Diese redaktionelle Veröffentlichung wurde im bezahlten Auftrag von Aguia Resources erstellt.
Aktualisierte Zahlen stärken Aguia: Studie zeigt 70 % mehr Gewinnpotenzial

Phosphatpreis als Wendepunkt
Das Management gab an, dass der wichtigste Treiber für die Neubewertung der gestiegene Preis sei. Während die Analyse im Februar 2025 noch mit 150 AUD pro Tonne kalkulierte, habe die aktuelle Studie von Bergbauingenieur Honorio Lima nun 200 AUD pro Tonne angesetzt. Daraus ergebe sich ein erwartetes EBITDA von rund 440 Mio. AUD - ein Zuwachs von mehr als 70 Prozent. Der freie Cashflow vor Steuern könnte sich sogar mehr als verdoppeln und zwischen 398 Mio. und 411 Mio. AUD liegen.
Das Unternehmen stellte in Aussicht, dass für das Hauptprodukt PAMPAFOS, ein phosphathaltiger Naturdünger mit mindestens 12 Prozent P₂O₅, künftig Preise zwischen 200 und 220 AUD pro Tonne erzielt werden könnten, abhängig von Marktbedingungen und Kundenvereinbarungen.

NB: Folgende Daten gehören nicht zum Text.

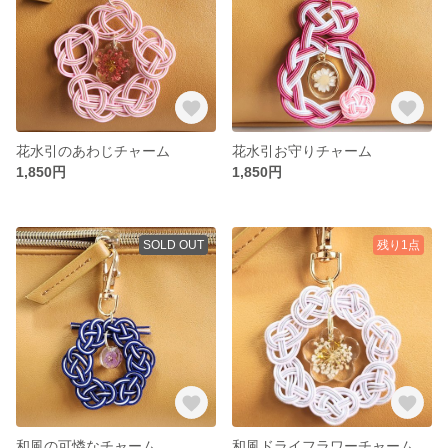
花水引のあわじチャーム
花水引お守りチャーム
1,850円
1,850円
SOLD OUT
残り1点
和風の可憐なチャーム
和風ドライフラワーチャーム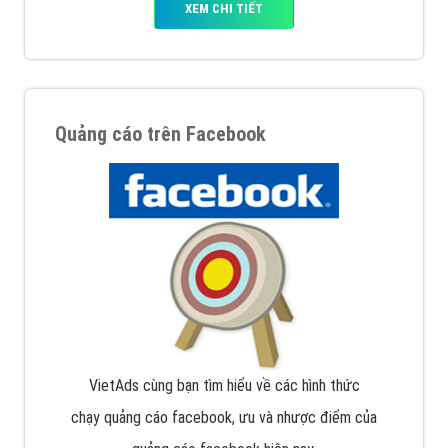
XEM CHI TIẾT
Quảng cáo trên Facebook
VietAds cùng bạn tìm hiểu về các hình thức
chạy quảng cáo facebook, ưu và nhược điểm của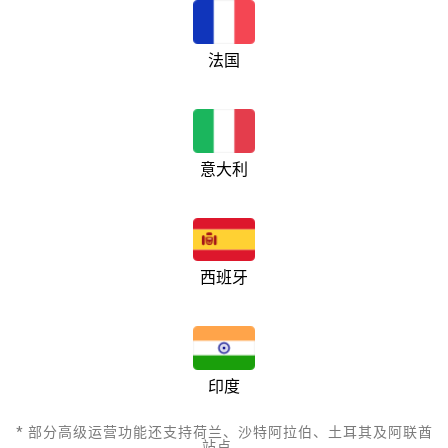
法国
意大利
西班牙
印度
* 部分高级运营功能还支持荷兰、沙特阿拉伯、土耳其及阿联酋
站点。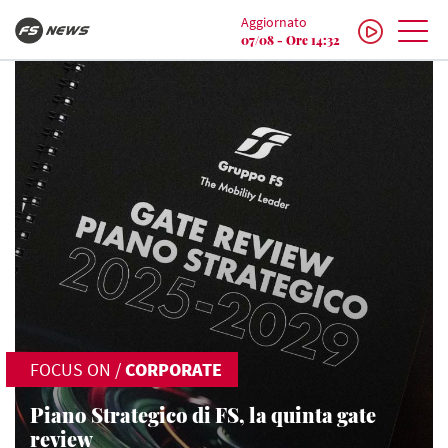
Aggiornato
07/08 - Ore 14:32
FOCUS ON
/
CORPORATE
Piano Strategico di FS, la quinta gate
review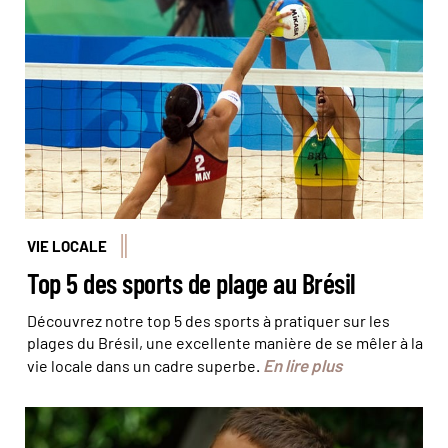
L'équipe de beach-volley du Brésil, finaliste aux jeux
Olympiques de Pékin en 2008 © Craig Maccubbin
VIE LOCALE
Top 5 des sports de plage au Brésil
Découvrez notre top 5 des sports à pratiquer sur les
plages du Brésil, une excellente manière de se mêler à la
En lire plus
vie locale dans un cadre superbe.
© Antoine Lorgnier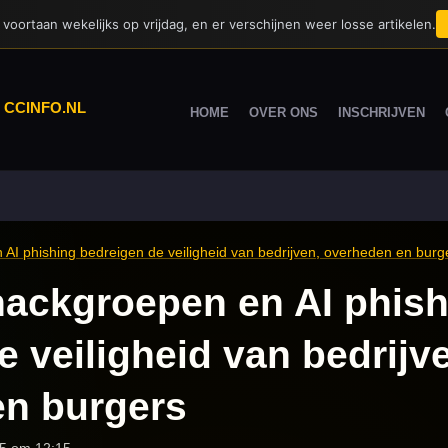
voortaan wekelijks op vrijdag, en er verschijnen weer losse artikelen.
|
CCINFO.NL
HOME
OVER ONS
INSCHRIJVEN
AI phishing bedreigen de veiligheid van bedrijven, overheden en burg
ackgroepen en AI phish
 veiligheid van bedrijv
en burgers
25 om 12:15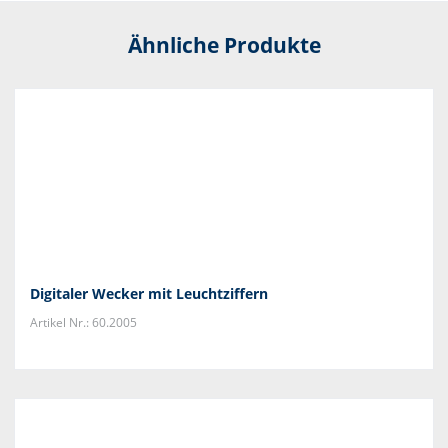
Ähnliche Produkte
Digitaler Wecker mit Leuchtziffern
Artikel Nr.: 60.2005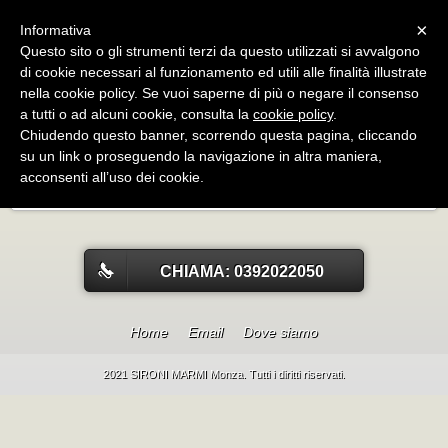
Menu
×
Informativa
Questo sito o gli strumenti terzi da questo utilizzati si avvalgono
SIRONI MARMI Monza
di cookie necessari al funzionamento ed utili alle finalità illustrate
marmi, graniti, onici, agglomerati, monumenti funebri,top
nella cookie policy. Se vuoi saperne di più o negare il consenso
cucina ,top bagno,lavandini
a tutti o ad alcuni cookie, consulta la
cookie policy
.
Chiudendo questo banner, scorrendo questa pagina, cliccando
su un link o proseguendo la navigazione in altra maniera,
TAVOLINO
acconsenti all’uso dei cookie.
CHIAMA: 0392022050
Home
Email
Dove siamo
2021 SIRONI MARMI Monza. Tutti i diritti riservati.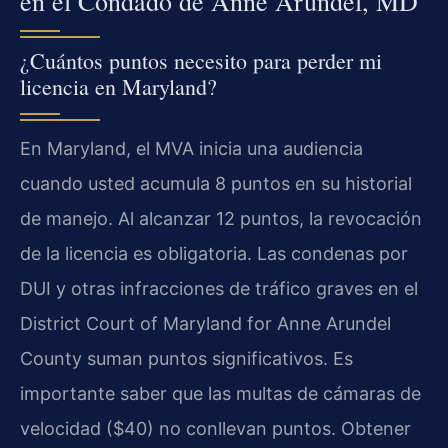
en el Condado de Anne Arundel, MD
¿Cuántos puntos necesito para perder mi
licencia en Maryland?
En Maryland, el MVA inicia una audiencia
cuando usted acumula 8 puntos en su historial
de manejo. Al alcanzar 12 puntos, la revocación
de la licencia es obligatoria. Las condenas por
DUI y otras infracciones de tráfico graves en el
District Court of Maryland for Anne Arundel
County suman puntos significativos. Es
importante saber que las multas de cámaras de
velocidad ($40) no conllevan puntos. Obtener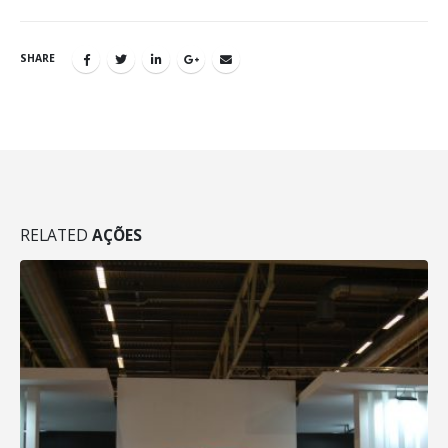
SHARE
RELATED
AÇÕES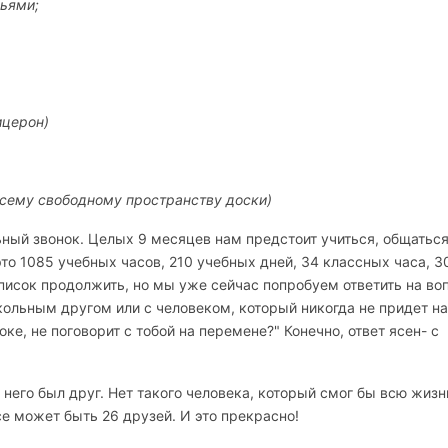
зьями;
ицерон)
всему свободному пространству доски)
ьный звонок. Целых 9 месяцев нам предстоит учиться, общаться
то 1085 учебных часов, 210 учебных дней, 34 классных часа, 3
писок продолжить, но мы уже сейчас попробуем ответить на во
кольным другом или с человеком, который никогда не придет на
оке, не поговорит с тобой на перемене?" Конечно, ответ ясен- с
у него был друг. Нет такого человека, который смог бы всю жизн
се может быть 26 друзей. И это прекрасно!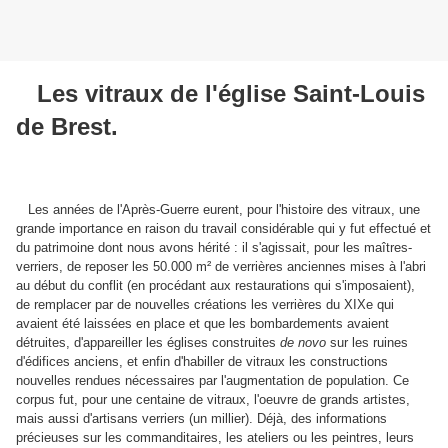
Les vitraux de l'église Saint-Louis
de Brest
.
Les années de l'Après-Guerre eurent, pour l'histoire des vitraux, une
grande importance en raison du travail considérable qui y fut effectué et
du patrimoine dont nous avons hérité : il s'agissait, pour les maîtres-
verriers, de reposer les 50.000 m² de verrières anciennes mises à l'abri
au début du conflit (en procédant aux restaurations qui s'imposaient),
de remplacer par de nouvelles créations les verrières du XIXe qui
avaient été laissées en place et que les bombardements avaient
détruites, d'appareiller les églises construites
de novo
sur les ruines
d'édifices anciens, et enfin d'habiller de vitraux les constructions
nouvelles rendues nécessaires par l'augmentation de population. Ce
corpus fut, pour une centaine de vitraux, l'oeuvre de grands artistes,
mais aussi d'artisans verriers (un millier). Déjà, des informations
précieuses sur les commanditaires, les ateliers ou les peintres, leurs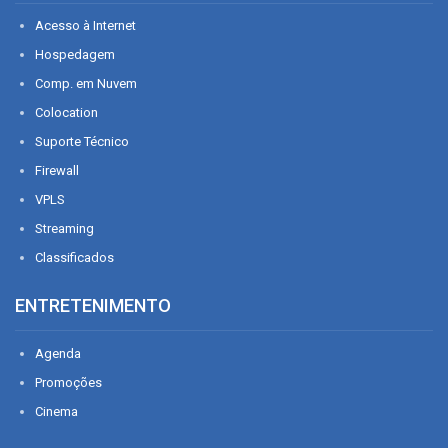
Acesso à Internet
Hospedagem
Comp. em Nuvem
Colocation
Suporte Técnico
Firewall
VPLS
Streaming
Classificados
ENTRETENIMENTO
Agenda
Promoções
Cinema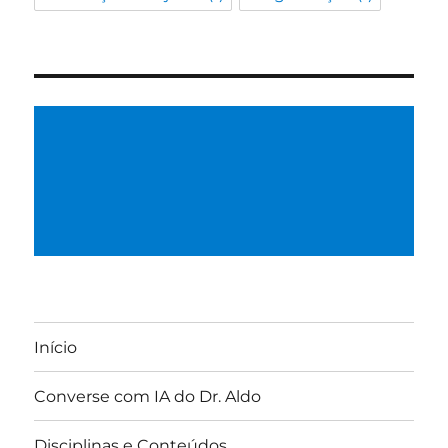
Início
Converse com IA do Dr. Aldo
Disciplinas e Conteúdos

Produktion mit höherer Kapazität
Eine technische Prüfung habe ergeben, dass die bestehende Anlage bis zu 50 Prozent mehr verarbeiten könnte als zunächst geplant. Statt 100.000 Tonnen pro Jahr wären bis zu 150.000 Tonnen möglich, ohne dass größere zusätzliche Investitionen erforderlich wären. Damit könne das Unternehmen schon zu Beginn deutlich mehr produzieren. Die operativen Kosten sollen nach Angaben des Managements trotz höherer Kapazität niedrig bleiben. Einschließlich Leasingkosten werde mit 55 bis 70 AUD pro Tonne gerechnet.

Vermarktung und erste Interessenten
Anfang September trat Aguia auf der Expointer 2025 auf, der größten Landwirtschaftsmesse Südamerikas. Dort stellte das Unternehmen PAMPAFOS vor und berichtete von positiven Rückmeldungen aus der Landwirtschaft. Vertreter von Genossenschaften, Agronomen und Regierungsstellen hätten die Bedeutung einer lokalen Versorgung hervorgehoben, da diese die Abhängigkeit von Importen verringern könne.
Laut Country Manager Tim Hosking habe es großes Interesse gegeben, nicht nur von Bauern, sondern auch von Herstellern organischer Düngemittel sowie von größeren Soja-, Rinder- und Reisanbauern. Ein Landwirt, der bislang Phosphat über 1.000 Kilometer herantransportieren müsse, sehe durch die Nähe zum Projekt deutliche Kostenvorteile.
Zeitplan bis zur Produktion
Das Unternehmen erklärte, dass die ersten Verkäufe Mitte 2026 erfolgen könnten. Für das Frühjahr 2026 sei der Produktionsbeginn vorgesehen. Die Kapazität solle schrittweise steigen: zunächst auf etwa 50.000 Tonnen pro Jahr, später auf 120.000 Tonnen. In einer weiteren Ausbaustufe könne die Anlage auf 300.000 Tonnen pro Jahr erweitert werden.
Ausblick
Executive Chairman Warwick Grigor betonte, das Projekt könne sich als außerordentlich profitabel erweisen. Der Abbau sei technisch einfach, da das Material lediglich freigelegt, getrocknet und leicht zerkleinert werde. Weil vorhandene Anlagen genutzt würden, falle der Investitionsbedarf gering aus, was die Gewinnspannen erhöhe. Sollte Aguia den Zeitplan einhalten, könnte das Unternehmen ab 2026 von hohen Phosphatpreisen profitieren und eine wichtige Rolle für die Versorgung der südbrasilianischen Landwirtschaft übernehmen.